Architecture
Two independent branches that share the same CarFusion COCO export but diverge at the dataset layer: YOLO consumes a processed YOLO-layout tree via data.yaml, while ViTPose reads the COCO JSON directly and renders Gaussian heatmaps per visible keypoint.
Data flow
flowchart LR
Src[CarFusion COCO<br/>D:/ProjectsData/Car Key Point]:::external --> Sync[scripts/sync_data.sh]:::code
Sync --> Raw["data/raw/{annotations,train,test}<br/>gitignored"]:::data
Raw --> Prep[data/prepare.py<br/>scene-level 90/10 split]:::code
Prep --> Proc["data/processed/{images,labels}<br/>YOLO layout + data.yaml"]:::data
Proc --> YOLOTrain[training/train.py<br/>Ultralytics YOLO26-pose]:::model
YOLOTrain --> MainArt["artifacts/<run>/weights/best.pt"]:::artifact
MainArt --> Publish[scripts/publish_to_hf.py]:::code
Publish --> HF[HF Hub<br/>kiselyovd/vehicle-keypoints]:::external
Raw --> COCODS[CocoKeypointsDataset<br/>top-down crops + Gaussian heatmaps]:::code
COCODS --> ViTTrain[training/train_vitpose.py<br/>Lightning + Hydra + MLflow]:::model
ViTTrain --> BaseArt[artifacts/baseline/checkpoints/best.ckpt]:::artifact
BaseArt --> Publish
Publish --> HFBase[HF Hub<br/>baseline/ subdir]:::external
MainArt --> Eval[evaluation/evaluate.py<br/>OKS-mAP + PCK]:::code
BaseArt --> Eval
MainArt --> API[FastAPI /detect]:::serve
classDef external fill:#FFF3E0,stroke:#EF6C00,color:#BF360C
classDef data fill:#FFE0B2,stroke:#E65100,color:#BF360C
classDef code fill:#FFCC80,stroke:#E65100,color:#BF360C
classDef model fill:#FFB74D,stroke:#BF360C,color:#fff
classDef artifact fill:#FF9800,stroke:#BF360C,color:#fff
classDef serve fill:#F57C00,stroke:#BF360C,color:#fff
Model-choice rationale
Main - YOLO26-pose. Ultralytics' YOLO26-pose is the natural main for this task: it is a single-shot detector that jointly regresses bounding boxes, objectness, and a configurable number of keypoints per instance. The kpt_shape=[14, 3] hyperparameter cleanly accommodates non-human keypoint classes without any architectural surgery. Throughput on an RTX 3080 is an order of magnitude higher than top-down alternatives (no explicit crop step), and the produced .pt checkpoint plugs straight into the Ultralytics inference CLI, ONNX exporter, and Hub publishing flow. These operational wins matter as much as the accuracy numbers.

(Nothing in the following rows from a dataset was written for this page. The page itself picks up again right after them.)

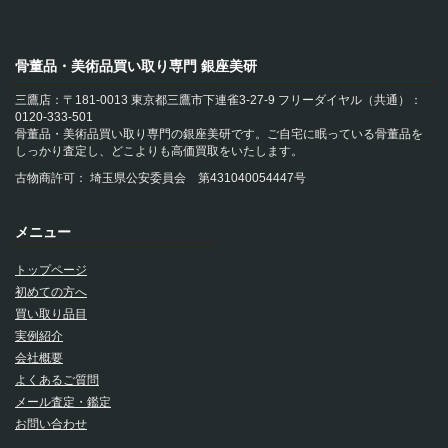
骨董品・美術品買い取り専門 銀座美研
三鷹店：〒181-0013 東京都三鷹市下連雀3-27-9 フリーダイヤル（共通）：
0120-333-501
骨董品・美術品買い取り専門の銀座美研です。ご自宅に眠っている骨董品を
しっかり査定し、どこよりも高価買取をいたします。
古物商許可： 埼玉県公安委員会 第431040054447号
メニュー
トップページ
初めての方へ
買い取り品目
実例紹介
会社概要
よくあるご質問
メール査定・鑑定
お問い合わせ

Baseline - ViTPose-S. ViTPose is the academic reference implementation for transformer-based 2D pose estimation. Using the small variant (ViTPose-S, ~22 M params) pretrained on COCO human 17-keypoint gives us a concrete transfer-learning story: we replace the keypoint head with a fresh 14-channel deconv head and fine-tune. This provides a meaningful second number on the leaderboard and demonstrates that the repo is not locked into a single framework - the same evaluation protocol runs against both branches.

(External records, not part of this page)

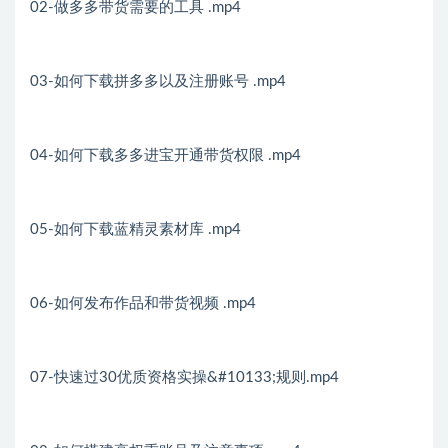
02-做多多带货需要的工具 .mp4
03-如何下载拼多多以及注册账号 .mp4
04-如何下载多多进宝开通带货权限 .mp4
05-如何下载蓝精灵素材库 .mp4
06-如何发布作品和带货视频 .mp4
07-快速过30优质资格实操&#10133;规则.mp4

Metrics - OKS-mAP + PCK. Object Keypoint Similarity mAP is the COCO-standard metric for keypoint tasks: it accounts for per-keypoint sigmas (tolerance) and instance scale, which makes comparison against published baselines meaningful. We pair it with PCK@0.05 (Percentage of Correct Keypoints within 5% of the bounding-box diagonal), which is intuitive to read at a glance - "of all visible keypoints, how many did we get right?" - and is robust to the absence of validated per-keypoint sigmas for the car class.